I think that this may be one of the reasons the Hold Steady and the Arcade Fire — who also objectively handle many of the same issues as Springsteen and the Hold Steady – have found so much success in their imitations of the Boss.  As appreciators of art, we long for it to do two things: teach us and entertain us.  Any work that only does one of these things will find very little long-term success, with a few exceptions.  When a band manages to both, and to do both extremely well, people tend to respond.  See, all of these bands have a strong interest in humanity, a strong and genuine love for all people around them.  It is precisely this reason why the Killers’ record fails.  Sam’s Town lead single and “Born to Run” clone “When You Were Young” comes across not as genuine expression but mere imitation.  Maybe Flowers is trying to say something, but his message falls flat for the lack of honesty in the music.  The Killers put Springsteen on but don’t teach anything, and while Sam’s Town may be a fine enough party record, it will never last and ultimately fails as art.
And I could be crazy, but I think that people are getting tired of that.  In the elitist realm of indie rock, it’s easy to avoid the hurt in the eyes of the person dancing next to you.  With Springsteen, there’s the notion that, yeah, life is hard, but we’re gonna work it out and we’re gonna have a good time doing it.  After Katrina, a close friend semi-joked that the Boss was probably out in the 9th Ward pulling people out of the water and saying “We’re gonna get through this, together.”  While not technically true, it’s utterly characteristic of Springsteen’s message; he’s the kind of guy who calls people he just met “Brother.” In the face of an apathetic art that ignores the suffering, or a nihilistic art that offers no solution, Springsteen shows us that hope is there.  Be it from God or from man, hope is always there.
I am told that nowhere has he relayed this message better than at last year’s Jazz Fest.  The Seeger Sessions’ jazzy, almost Klezmer sound was, by all reports, a perfect match for the festival.  The record had only been out for a week and the vast majority of those in attendance were likely unaware of its existence.  But Bruce came out and took charge, leading the multitudes in singalongs of “My Oklahoma Home” (which found the crowd of New Orleanians cheerfully shouting “It blowed away!”) and a rollicking “O Mary Don’t You Weep.”  But the most poignant moment is said to have come during “My City of Ruins,” a requiem for that other American tragedy.  As some New Jersey preacher in faded denim pleaded with God for strength, exhorting the crowd to “Rise up!”, tens of thousands of people slowly raised their hands to the sky, some to plead to the Real Boss, some as a sign of helplessness, some as a sign of humanity.  Randy Lewis of the LA Times wrote, “Sometime, somewhere, a more dramatic and exhilarating confluence of music with moment may have existed [...] But in nearly 40 years of concert-going, I haven’t witnessed one.”
This is why Bruce Springsteen matters.  He cuts across every boundary, every border, into what is common in all of us: he is the grand seducer of the human condition.  And if there’s ever been a time when we needed him more than now, I’m not aware of it.

Filed under: Uncategorized , , , , , , , ,

Bruce Springsteen – Born to Run [30th Anniversary Edition]

Bruce Springsteen – Born to Run
Columbia – Five Stars.

--- --- ---

__Job item 1__: In the essay on Bruce Springsteen, which Killers song does the writer call a "Born to Run" clone?
__Job item 2__: Pick up the essay on Bruce Springsteen after its last line and keep writing.

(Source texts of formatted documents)
--- --- ---

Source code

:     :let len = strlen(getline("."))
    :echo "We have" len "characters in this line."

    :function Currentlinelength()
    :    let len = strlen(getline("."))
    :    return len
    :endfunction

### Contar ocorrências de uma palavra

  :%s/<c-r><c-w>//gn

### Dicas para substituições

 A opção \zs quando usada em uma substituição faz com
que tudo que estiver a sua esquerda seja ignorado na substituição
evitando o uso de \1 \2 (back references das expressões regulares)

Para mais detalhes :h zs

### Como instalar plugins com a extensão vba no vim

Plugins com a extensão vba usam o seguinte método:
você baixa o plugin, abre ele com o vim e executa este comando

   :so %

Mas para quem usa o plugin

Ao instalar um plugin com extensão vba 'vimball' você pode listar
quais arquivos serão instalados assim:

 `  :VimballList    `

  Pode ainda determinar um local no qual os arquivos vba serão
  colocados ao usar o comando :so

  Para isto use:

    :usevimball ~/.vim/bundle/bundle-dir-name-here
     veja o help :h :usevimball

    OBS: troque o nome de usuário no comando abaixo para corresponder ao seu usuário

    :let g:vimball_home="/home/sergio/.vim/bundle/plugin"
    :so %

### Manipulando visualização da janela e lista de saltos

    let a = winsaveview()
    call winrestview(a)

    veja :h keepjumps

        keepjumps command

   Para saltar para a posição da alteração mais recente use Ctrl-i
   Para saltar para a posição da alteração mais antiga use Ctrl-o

--- --- ---

__Output 1__: "When You Were Young," the lead single from Sam's Town.

__Output 2__:
Bruce Springsteen’s concerts have been called the Church of Rock ‘n’ Roll ever since people became easygoing enough to make such comparisons without feeling like heretics.  In 1975, he released what is widely considered to be his masterpiece, Born to Run.  The years following Born to Run saw Springsteen filling more roles than Krispy Kreme; granted, some were self-applied (the pensive, thinking Bruce of Nebraska and The Ghost of Tom Joad) while others were forced on him from the outside (the patriotic, possibly jingoistic Bruce of Born in the USA).  This cartoony Boss, the one with the sleeveless shirts and headbands, is the one that most of us grew up with (or grew up avoiding).  As a result, Springsteen has developed a strange reputation among today’s average twentysomething.  His name is inescapable, but his legacy is somewhat skewed in favor of the Red States.  Need proof?  Go ask someone NOT wearing a pair of Chuck Taylors what they think about Bruce Springsteen.  Those who know who he is will likely pump their fists, class ring gleaming in the mid-day sun, and yell “Brooooooooooose!”
But that’s one of the great things about Springsteen.  He’s got that same big-tent mentality that Christianity or college itself have to offer; there’s room for everyone here.  And nowhere has Bruce the poet, Bruce the rocker, Bruce the rebel been better represented than on the re-release of Born to Run.  The album itself is a literally perfect 40 minutes of rocking soul, and “Born to Run” is without question the greatest rock song of all time in this writer’s mind, but the record is really only a side salad in the midst of prime rib. The true glory of the reissue is Hammersmith Odeon, London ‘75, the accompanying concert DVD.  Springsteen brings a set of Jersey street grit and sweaty love to a London crowd that was apparently ready to tear down the Odeon by the end of the set, Boss and all.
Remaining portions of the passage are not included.